▸ **TASK BRIEF**: Taking each line of the records in turn, count those containing "pixels" and report only the number.

(Beginning of MATERIAL FOR THIS EXERCISE)

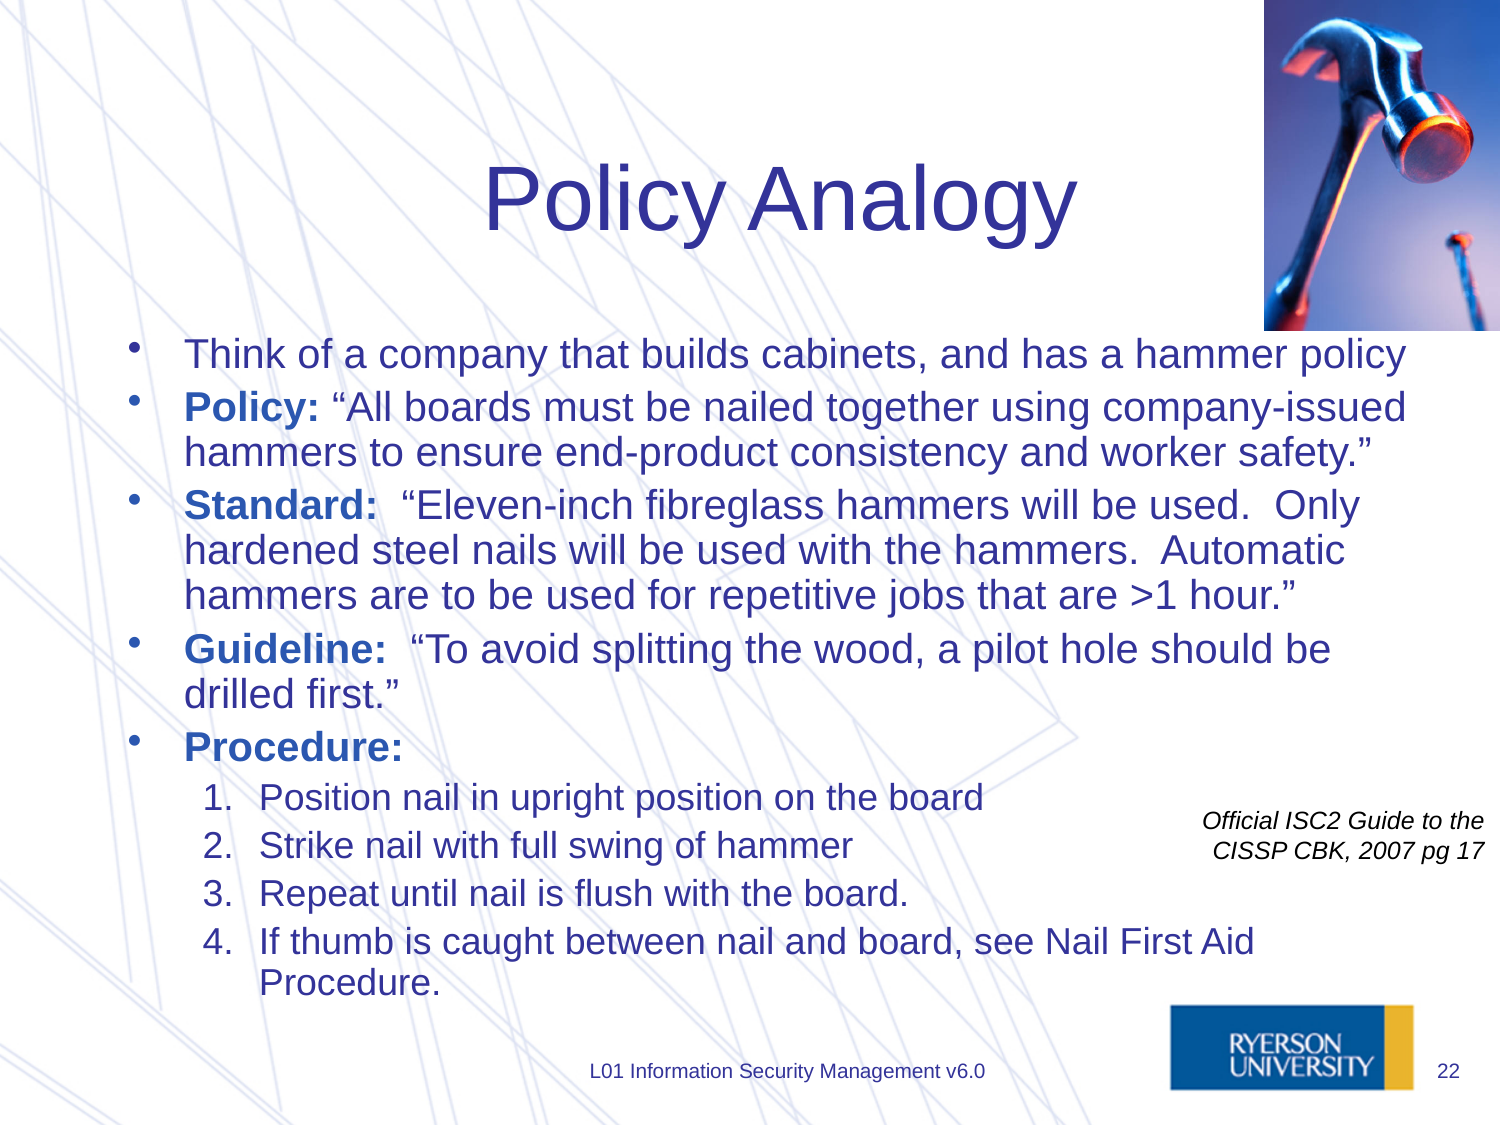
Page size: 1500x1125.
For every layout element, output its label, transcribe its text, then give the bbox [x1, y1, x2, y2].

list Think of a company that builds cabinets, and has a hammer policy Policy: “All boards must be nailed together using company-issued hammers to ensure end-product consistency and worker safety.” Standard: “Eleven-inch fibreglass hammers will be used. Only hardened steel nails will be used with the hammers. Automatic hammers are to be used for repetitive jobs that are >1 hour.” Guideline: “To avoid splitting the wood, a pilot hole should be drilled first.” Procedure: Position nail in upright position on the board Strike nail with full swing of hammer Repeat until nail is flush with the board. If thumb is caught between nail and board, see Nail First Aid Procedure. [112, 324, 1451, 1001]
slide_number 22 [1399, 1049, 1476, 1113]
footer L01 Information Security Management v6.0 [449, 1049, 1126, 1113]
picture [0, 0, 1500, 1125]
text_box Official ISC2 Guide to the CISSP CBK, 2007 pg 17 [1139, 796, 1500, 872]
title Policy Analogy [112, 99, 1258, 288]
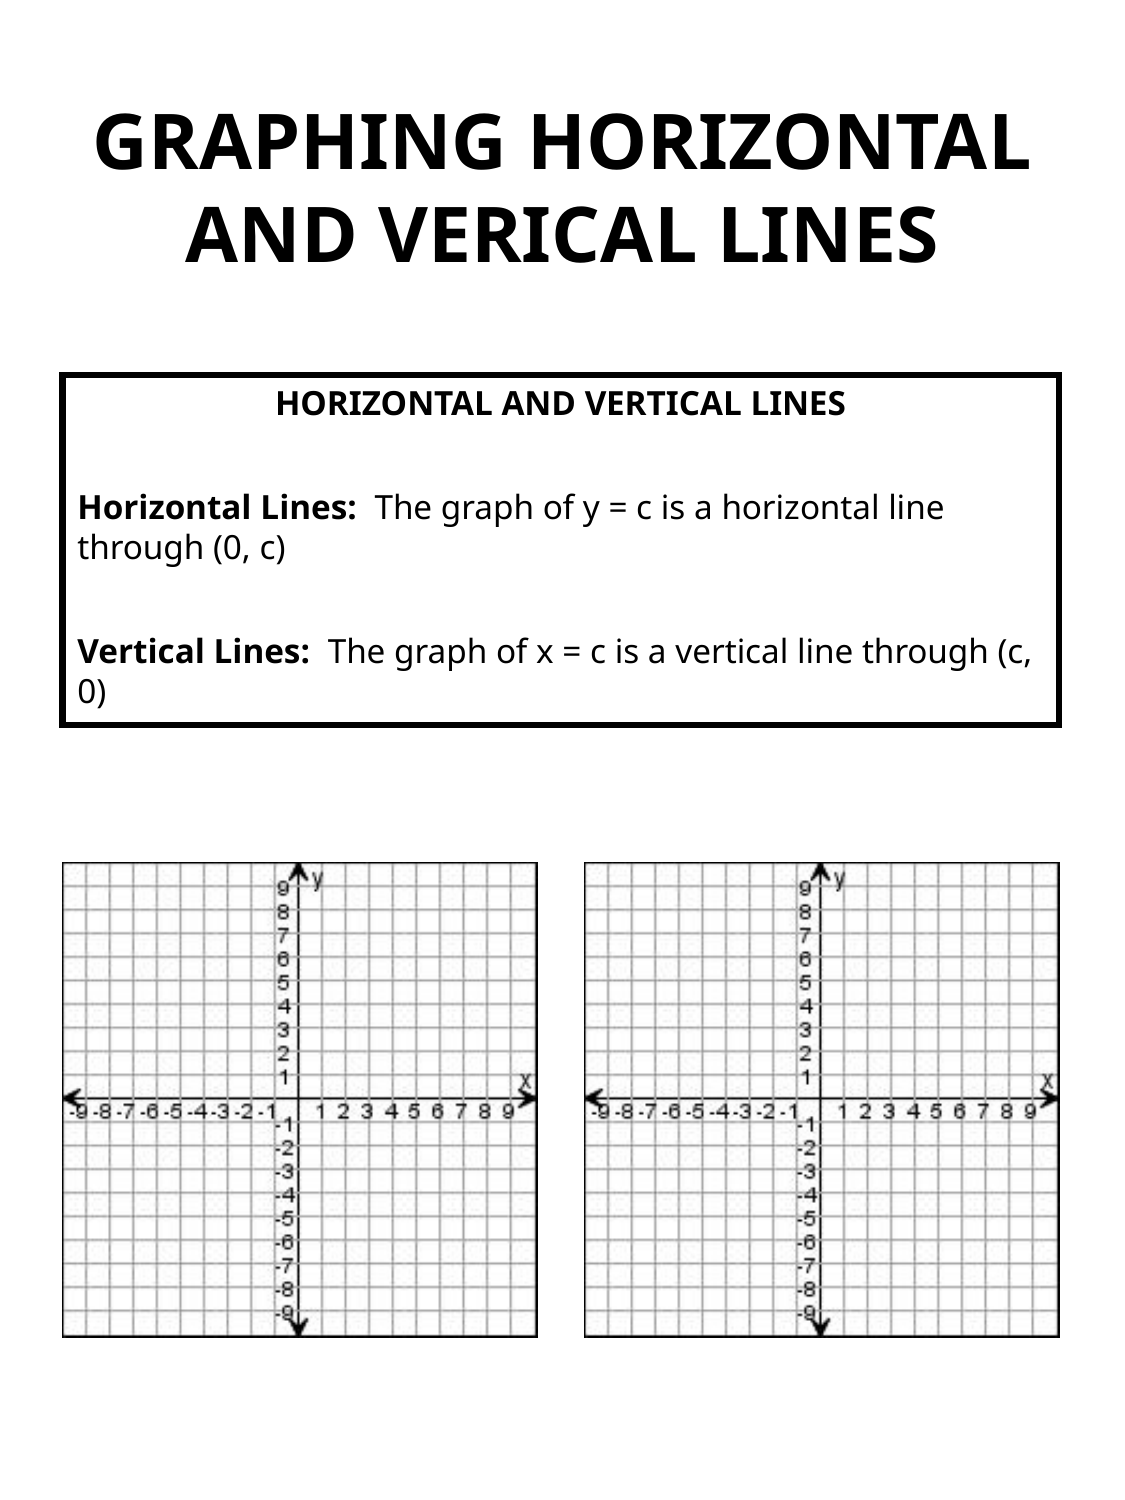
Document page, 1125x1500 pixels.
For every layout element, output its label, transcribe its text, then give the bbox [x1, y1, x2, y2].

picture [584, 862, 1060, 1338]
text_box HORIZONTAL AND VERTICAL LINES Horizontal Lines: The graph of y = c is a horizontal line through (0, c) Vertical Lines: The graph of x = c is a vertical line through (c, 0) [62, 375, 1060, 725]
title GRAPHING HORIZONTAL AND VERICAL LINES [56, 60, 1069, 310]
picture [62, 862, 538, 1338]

(End of MATERIAL FOR THIS EXERCISE)
(Beginning of MATERIAL FOR THIS EXERCISE)

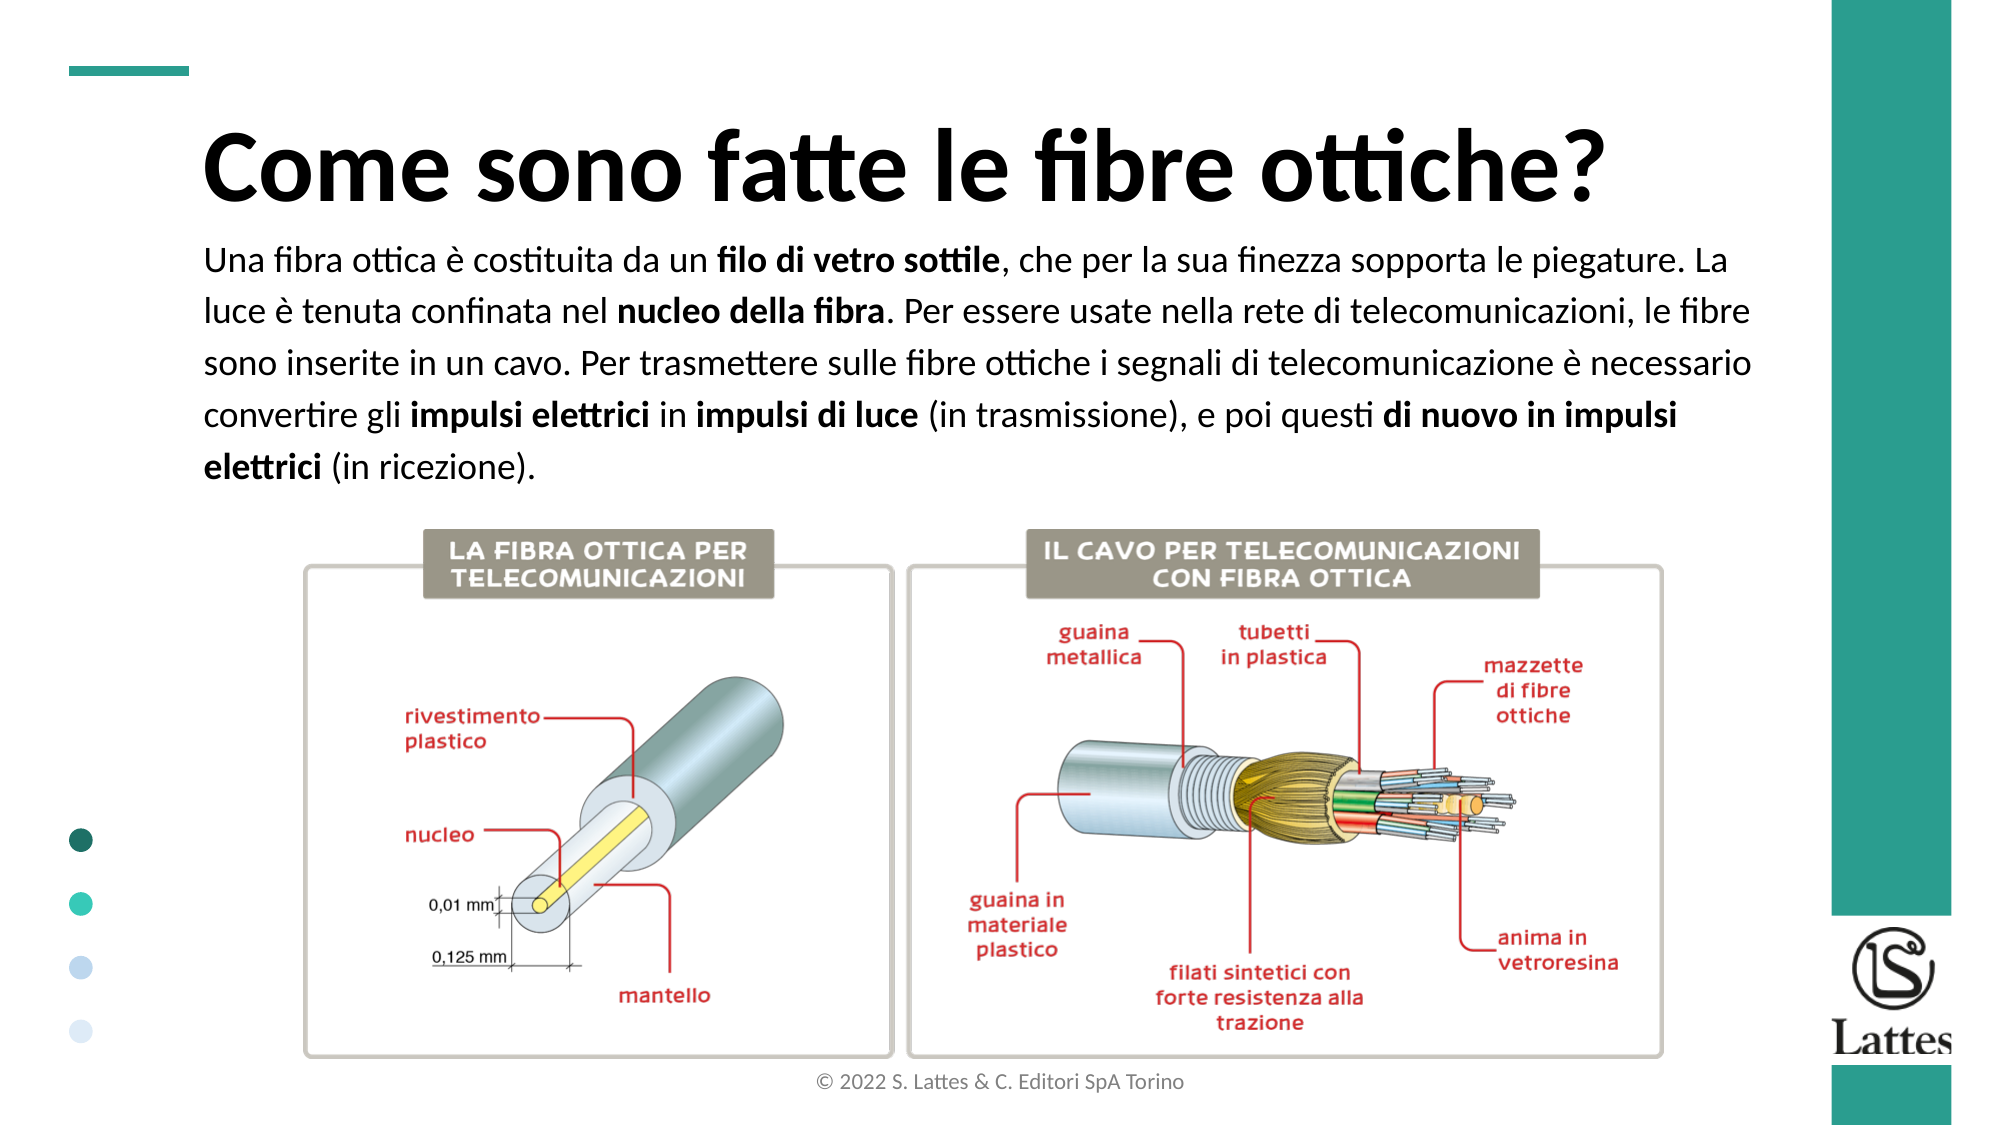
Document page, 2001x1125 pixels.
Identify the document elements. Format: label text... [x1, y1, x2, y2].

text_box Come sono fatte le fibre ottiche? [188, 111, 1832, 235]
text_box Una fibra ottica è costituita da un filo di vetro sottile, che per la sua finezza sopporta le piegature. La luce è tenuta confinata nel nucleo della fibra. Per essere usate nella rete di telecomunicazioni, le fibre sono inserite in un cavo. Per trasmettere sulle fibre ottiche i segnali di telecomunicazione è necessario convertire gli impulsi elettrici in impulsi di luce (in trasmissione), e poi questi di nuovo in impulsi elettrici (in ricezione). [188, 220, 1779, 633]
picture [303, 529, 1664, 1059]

(End of MATERIAL FOR THIS EXERCISE)
(Beginning of MATERIAL FOR THIS EXERCISE)

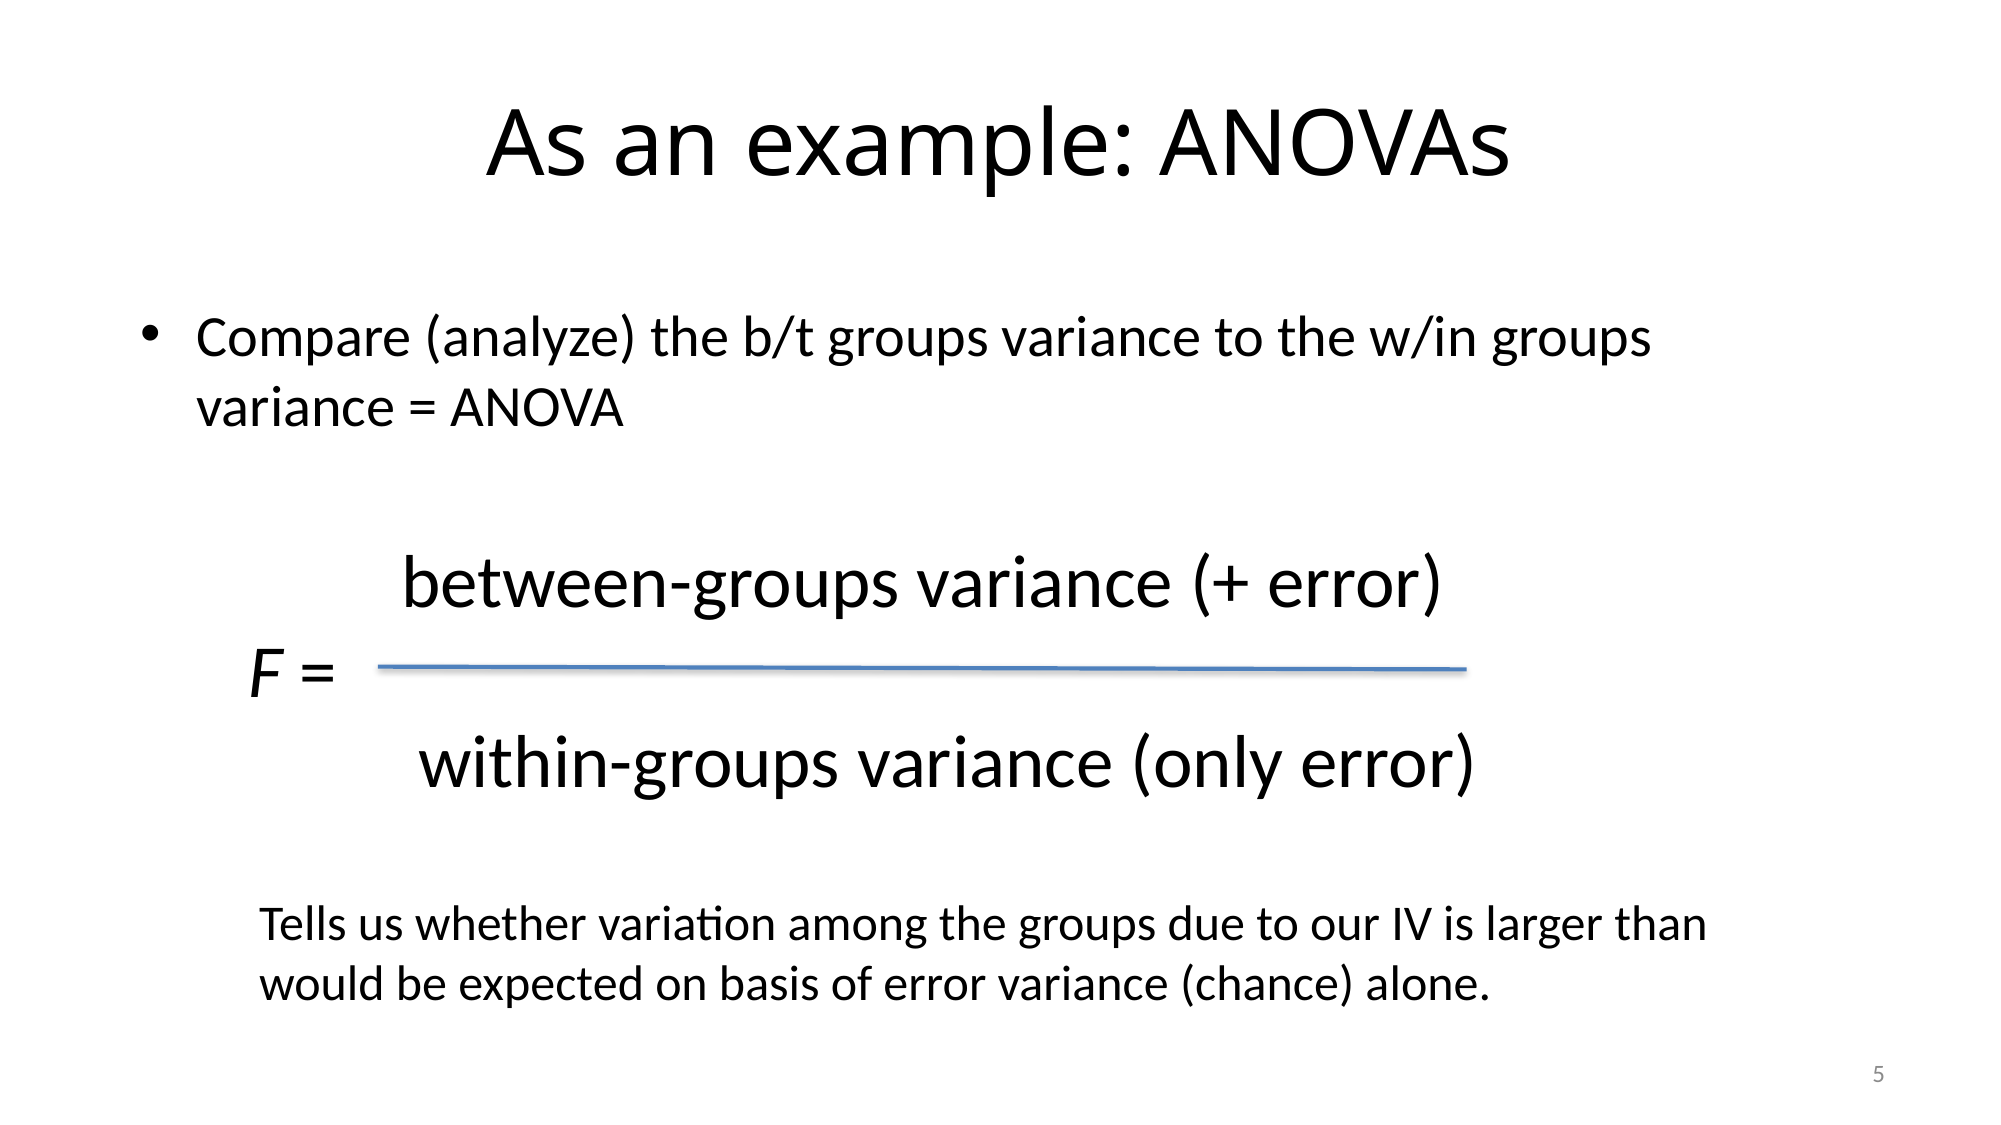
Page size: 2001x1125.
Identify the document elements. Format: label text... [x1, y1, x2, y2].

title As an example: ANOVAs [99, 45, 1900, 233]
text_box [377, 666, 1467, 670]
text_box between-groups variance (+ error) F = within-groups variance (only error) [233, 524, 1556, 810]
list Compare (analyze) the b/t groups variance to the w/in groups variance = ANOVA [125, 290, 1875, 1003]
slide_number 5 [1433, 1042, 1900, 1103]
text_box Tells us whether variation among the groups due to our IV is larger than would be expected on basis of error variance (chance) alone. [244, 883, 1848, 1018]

(End of MATERIAL FOR THIS EXERCISE)

▸ **THE COMPLETED TASK**: 2